Seal wowed the crowd with Johnny Nash's "I Can See Clearly Now," and the rest is history.
"I remember them calling my name up in the assembly, and me going to the stage and just being completely terrified," he said. "I closed my eyes and sang. … That was the first time that my parents had ever heard me sing. And I just remember it being the most terrifying experience, and then everything went completely silent but then afterwards everyone clapped and it just felt like the most comfortable place to be."
It was on that stage where Seal discovered his passion for music.
He was born in 1963 as Sealhenry Olumide Adeola Samuel to parents from Brazil and Nigeria.
In 1978 at 15 years old, Seal joined his first band Stay Brave. Throughout his adolescence, he was not solely interested in music. He worked as a leather clothing designer and even as an electric engineer.

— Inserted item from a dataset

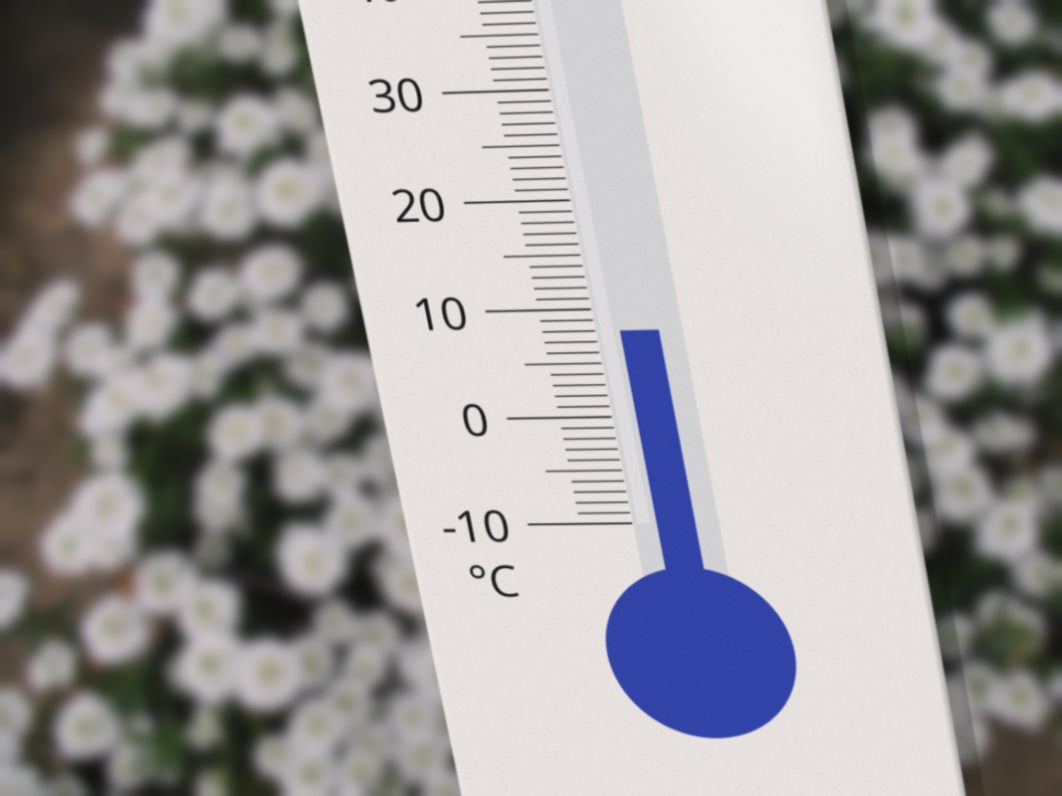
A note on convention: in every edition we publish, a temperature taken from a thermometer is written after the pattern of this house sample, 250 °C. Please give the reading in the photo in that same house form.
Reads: 8 °C
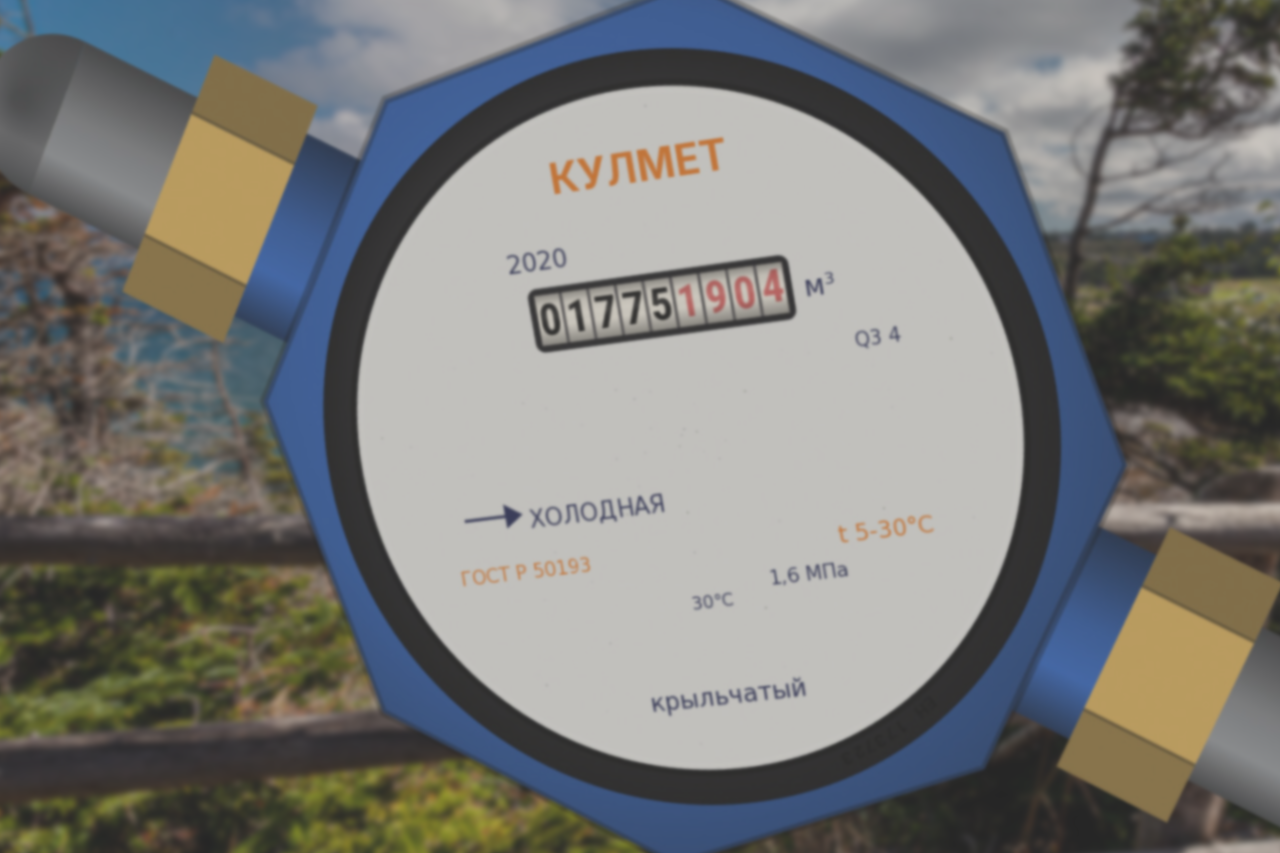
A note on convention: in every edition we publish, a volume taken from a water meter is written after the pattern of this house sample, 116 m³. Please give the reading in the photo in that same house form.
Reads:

Musically, his big break came in 1990, when he appeared as a vocalist on the Adamski single "Killer," which topped the charts in England. Soon after he released his debut effort, "Seal," which featured the hit song "Crazy."

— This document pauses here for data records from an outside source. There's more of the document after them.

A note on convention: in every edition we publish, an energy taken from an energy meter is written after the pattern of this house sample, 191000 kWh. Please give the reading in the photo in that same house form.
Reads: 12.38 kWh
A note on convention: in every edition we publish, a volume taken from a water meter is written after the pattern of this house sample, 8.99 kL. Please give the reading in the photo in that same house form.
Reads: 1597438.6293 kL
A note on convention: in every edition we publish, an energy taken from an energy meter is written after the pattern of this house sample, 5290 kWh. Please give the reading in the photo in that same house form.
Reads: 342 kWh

"I think 'Crazy' is a song like that. 'Crazy' has this driving, slightly darker rhythm track to it, but then it has this kind of sweet melody and the chorus: 'No we're never gonna survive unless we get a little crazy,'" he said.
Since his debut album, Seal has watched his songs top the charts as his soulful ballads continue to attract listeners.

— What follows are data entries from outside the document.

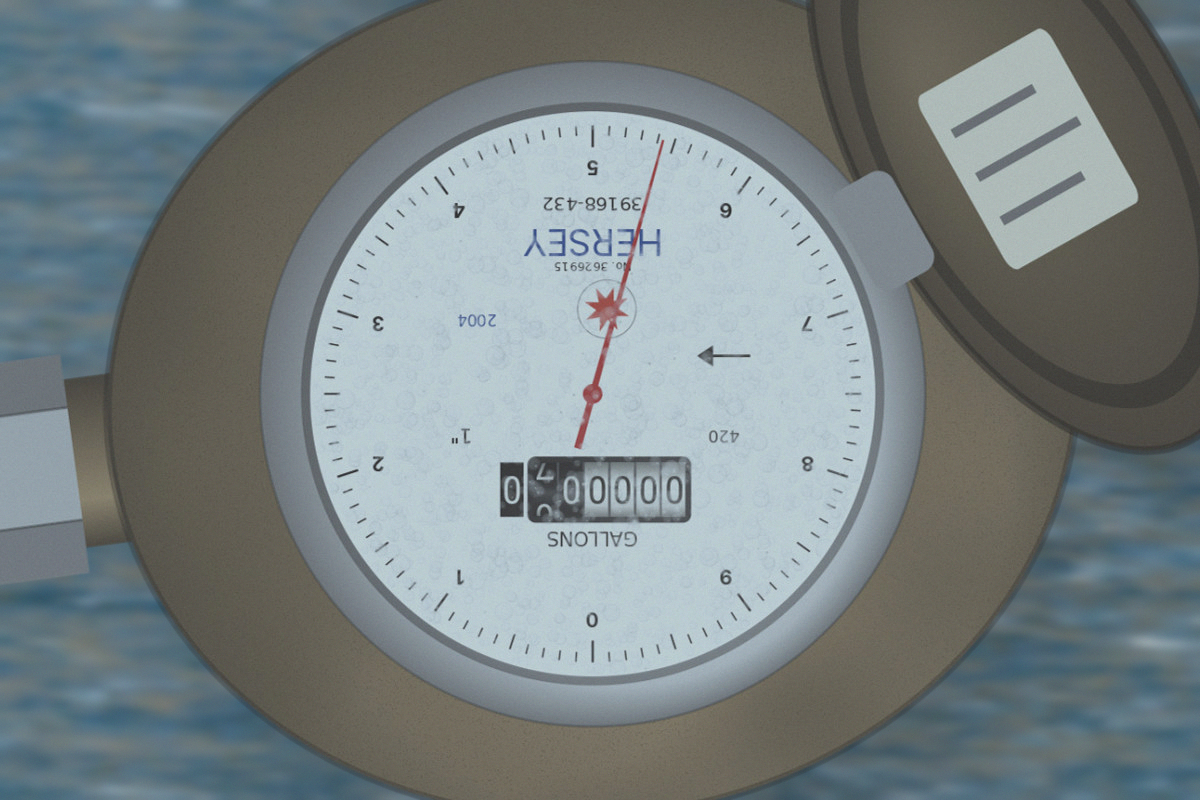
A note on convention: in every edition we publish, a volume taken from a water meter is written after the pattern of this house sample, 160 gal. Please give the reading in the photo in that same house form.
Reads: 65.4 gal
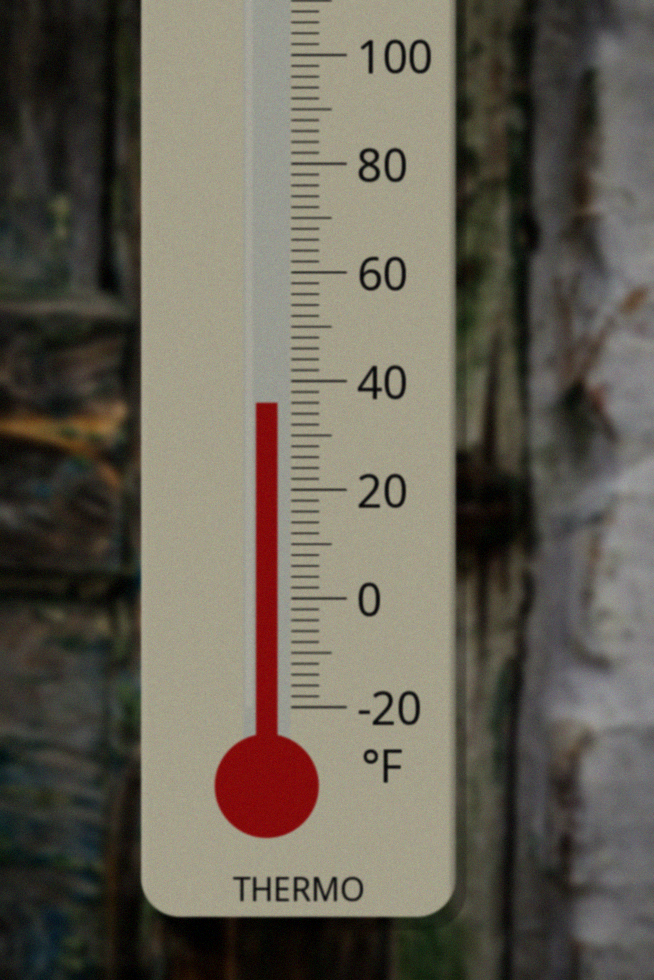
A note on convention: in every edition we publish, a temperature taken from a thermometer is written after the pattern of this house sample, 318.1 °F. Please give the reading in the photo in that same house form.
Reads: 36 °F
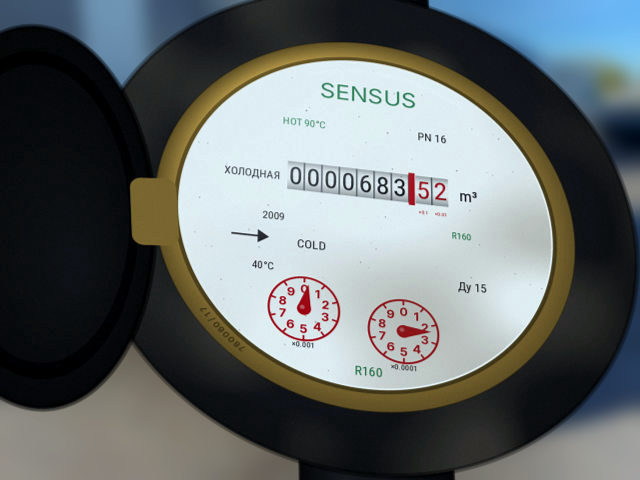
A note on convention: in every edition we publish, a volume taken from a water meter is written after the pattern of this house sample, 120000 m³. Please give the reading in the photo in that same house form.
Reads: 683.5202 m³
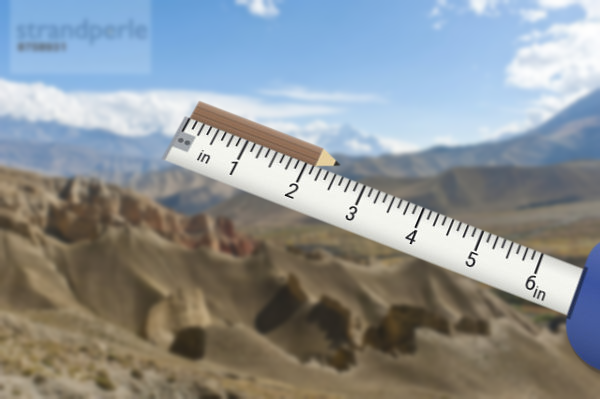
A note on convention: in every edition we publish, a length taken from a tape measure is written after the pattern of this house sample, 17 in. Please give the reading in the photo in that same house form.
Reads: 2.5 in
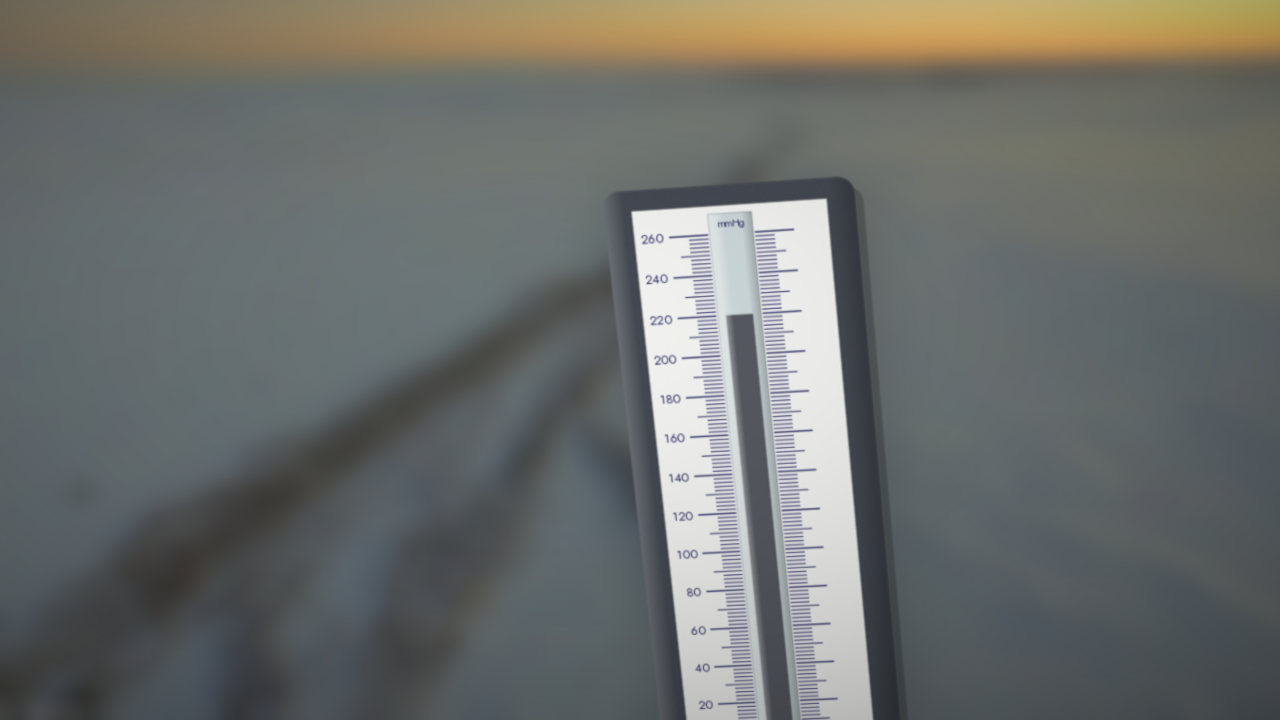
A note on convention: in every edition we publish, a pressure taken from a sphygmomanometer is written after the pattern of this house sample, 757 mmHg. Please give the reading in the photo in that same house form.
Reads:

"I always think it's soulful," Seal said about his own music. "I think there's always kind of something quite unique and comfortive delivering it in a melancholic way. So I'll sing a lot of like major over minor to kind of add a little bit of tension. I always try and create tension in my music."
Seal's recent effort, "System," was released this week and includes a duet with wife Heidi Klum.
"If I had a way to describe this new record, it's pretty much a personification of my style, pretty definitive Seal album — a quintessential Seal album, I've heard people call it," he said. "It's one that I'm really excited about."
Seal's excitement about his craft continues to drive his enthusiasm for writing and performing powerful music.
"Somebody was telling me the other day that the Dalai Lama was saying that … musicians had a really important role to play in society, particularly in present times because they had the ability to communicate with people in a completely unadulterated way, directly to the emotions with music," Seal said.
"I mean, I agree with that part of it. I don't know whether we're the most important people in society at the moment, but I definitely agree that that certainly is the power of music. And the phenomenon in some respect is that you do have this direct conduit straight to the emotions, you can transcend languages, you can cut through any barriers."
"I love to listen to Marvin Gaye," said Seal of the soul legend. "He was a huge inspirational figure in my life, and how can you love music and not love Marvin? I think one of my favorites is 'Save the Children,' that's the one that really kind of gets me."
"It's quite long, but I think you can really feel his soul in that song, and really, that's kind of what music is all about. That's certainly what we try and aspire to as musicians is to try and communicate this emotion and always try and make it, allow it to come from a deep place. I think that's when music's at its best, when there's no edit points from the artist to the listener."
"There's a classical opera singer by the name of Franco Corelli who's known in classical circles," said Seal. "His version of 'Nessun Dorma,' I think, is arguably one of the finest vocal performances ever heard."
"[The] reason I feel so is because you hear him hit the high C in 'Nessun Dorma' and he just, it seems as though he's got so much more. It's effortless. It's kind of what people dream about as singers, being able to sing effortlessly in much the way that Corelli did. If only I could be that good."
"For some reason I've just been playing that over and over again on my music player," Seal said about the hit song by the Foo Fighters. "I just like the sentiment of that song. I love the lyrics and the chorus — beautiful."
"'Times like these we learn to give again, no. Times like these we learn to live again, times like these we give and give again, times like these we learn to love again, time and time again' — and I think it's just such a beautiful sentiment."
"I think Amy Winehouse has a really fantastic voice. 'Back to Black' I think is the best song on the album."
Artists like Winehouse keep him optimistic about the future of the music industry.
"There are lots of really good, up-and-coming artists or established artists. I think we're living in a time where music is really rich at the moment despite the ebb and flow of the music industry on the commercial side. I think it's a really exciting time for music."